Gartner Predicts by 2028, Explainable AI Will Drive LLM Observability Investments to 50% for .......
Gartner, Inc., a business
and technology insights company, predicts that by 2028, the growing importance
of explainable AI (XAI) will drive large language model (LLM) observability
investments to 50% of GenAI deployments, up from 15% today.
Gartner defines XAI as a set
of capabilities that describes a model, highlights its strengths and
weaknesses, predicts its likely behavior and identifies any potential biases.
It can clarify a model’s functioning to a specific audience to enable accuracy,
fairness, accountability, stability and transparency in algorithmic decision
making.
LLM observability solutions
monitor, analyze and provide actionable insights into the behavior and
performance of LLMs.

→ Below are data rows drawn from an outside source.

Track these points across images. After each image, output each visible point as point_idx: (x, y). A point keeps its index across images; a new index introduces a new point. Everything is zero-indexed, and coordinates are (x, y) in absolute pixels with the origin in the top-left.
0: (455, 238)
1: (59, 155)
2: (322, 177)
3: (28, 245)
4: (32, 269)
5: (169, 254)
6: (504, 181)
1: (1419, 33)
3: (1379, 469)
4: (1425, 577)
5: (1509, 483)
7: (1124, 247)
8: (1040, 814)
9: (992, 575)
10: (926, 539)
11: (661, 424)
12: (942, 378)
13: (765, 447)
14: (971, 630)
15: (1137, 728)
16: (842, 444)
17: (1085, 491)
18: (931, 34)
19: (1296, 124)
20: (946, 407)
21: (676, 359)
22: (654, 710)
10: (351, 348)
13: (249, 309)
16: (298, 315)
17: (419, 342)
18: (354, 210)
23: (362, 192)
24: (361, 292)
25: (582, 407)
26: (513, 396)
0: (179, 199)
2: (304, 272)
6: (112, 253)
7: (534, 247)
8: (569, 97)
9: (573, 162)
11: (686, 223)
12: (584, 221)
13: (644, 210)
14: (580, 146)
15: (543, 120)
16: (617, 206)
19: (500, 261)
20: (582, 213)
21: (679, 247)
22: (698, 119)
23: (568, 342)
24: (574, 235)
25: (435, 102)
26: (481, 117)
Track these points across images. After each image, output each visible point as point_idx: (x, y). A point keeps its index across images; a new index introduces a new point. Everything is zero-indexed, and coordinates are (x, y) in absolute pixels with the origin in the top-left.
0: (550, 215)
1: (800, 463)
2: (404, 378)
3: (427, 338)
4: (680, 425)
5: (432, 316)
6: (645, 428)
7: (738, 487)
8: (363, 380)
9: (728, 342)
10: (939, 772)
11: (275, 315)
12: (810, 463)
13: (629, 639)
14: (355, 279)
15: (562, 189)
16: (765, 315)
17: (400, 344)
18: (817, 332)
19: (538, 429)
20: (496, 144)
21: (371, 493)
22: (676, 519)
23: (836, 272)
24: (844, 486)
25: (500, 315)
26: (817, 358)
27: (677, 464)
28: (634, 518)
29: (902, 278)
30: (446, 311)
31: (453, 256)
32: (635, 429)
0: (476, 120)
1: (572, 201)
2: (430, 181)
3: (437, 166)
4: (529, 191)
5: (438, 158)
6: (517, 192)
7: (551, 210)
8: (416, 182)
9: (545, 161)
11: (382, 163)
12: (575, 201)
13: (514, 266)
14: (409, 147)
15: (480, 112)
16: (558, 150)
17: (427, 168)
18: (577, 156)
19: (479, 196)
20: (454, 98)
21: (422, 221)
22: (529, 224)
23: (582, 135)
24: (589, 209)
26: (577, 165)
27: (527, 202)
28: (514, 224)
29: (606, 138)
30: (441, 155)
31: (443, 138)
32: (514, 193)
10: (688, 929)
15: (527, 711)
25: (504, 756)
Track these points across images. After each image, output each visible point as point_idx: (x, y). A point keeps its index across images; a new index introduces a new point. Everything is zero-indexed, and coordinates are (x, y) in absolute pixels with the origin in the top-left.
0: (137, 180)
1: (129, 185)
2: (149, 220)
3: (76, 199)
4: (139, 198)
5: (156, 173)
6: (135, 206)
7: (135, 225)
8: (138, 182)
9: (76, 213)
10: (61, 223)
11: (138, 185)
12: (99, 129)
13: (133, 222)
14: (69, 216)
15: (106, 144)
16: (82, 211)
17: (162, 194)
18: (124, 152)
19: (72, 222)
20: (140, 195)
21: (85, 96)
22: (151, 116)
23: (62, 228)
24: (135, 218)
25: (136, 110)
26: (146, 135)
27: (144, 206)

They go beyond standard IT measurements, such as response
times to look at specific LLM metrics such as hallucinations, bias and token
utilization. These tools are used by teams that develop and operationalize AI
systems, and increasingly by IT operations and SREs responsible for the
performance and resilience of these systems in production.
“As enterprises scale GenAI, the trust requirement
grows faster than the technology itself,” said Pankaj Prasad, Sr Principal Analyst at Gartner. “XAI provides visibility into why a model
responded a certain way, while LLM observability validates how that response
was generated and whether it can be relied on.
“Without robust XAI and observability foundations, GenAI
initiatives will be restricted to low risk, internal, or noncritical tasks
where output verification is easily managed or inconsequential, severely
limiting the potential return on
investment.”
Growing Need for XAI and LLM Observability as Mandatory Trust Mechanisms
Gartner forecasts the global GenAI models market will exceed $25 billion
in 2026 and reach $75 billion by 2029, driven by rapid adoption across
industries. As usage increases, so does the need for
mechanisms that verify AI-generated content and protect against hallucinations,
factual inaccuracies and biased reasoning.
“Traditional observability
is focused on speed and cost, but the priority is now moving toward deeper
quality measures such as factual accuracy, logical correctness and sycophancy.
This shift requires new governance-focused metrics and evaluation methods, such
as human-in-the-loop validation of the generated content’s narrative and
citation accuracy,” said Prasad.
“Explainability turns a
GenAI output into a defensible, auditable insight. LLM observability ensures
the model behaves as expected over time. Without both, GenAI cannot mature
beyond controlled lab environments.”
To improve the reliability, transparency and business value of GenAI use
cases, organizations should prioritize the following
steps:
· XAI Tracing for High Impact Use Cases: Mandate verifiable XAI tracing for all high-impact to
document the model’s reasoning steps and the source data behind each output.
· Multidimensional LLM Observability: Prioritize observability platforms
that monitor latency, drift, token usage and cost, error rates, and output‑quality metrics to ensure reliable GenAI
performance.
· Continuous LLM Evaluation in CI/CD Pipelines: Integrate LLM evaluation metrics, including factual‑accuracy benchmarks and safety checks, into
continuous integration (CI)/continuous delivery (CD) pipelines for continuous
validation before deployment.
· Stakeholder Education on Explainability Requirements: Educate legal, compliance, and other key
stakeholders on explainability requirements to ensure alignment on risk,
governance expectations, and implementation challenges.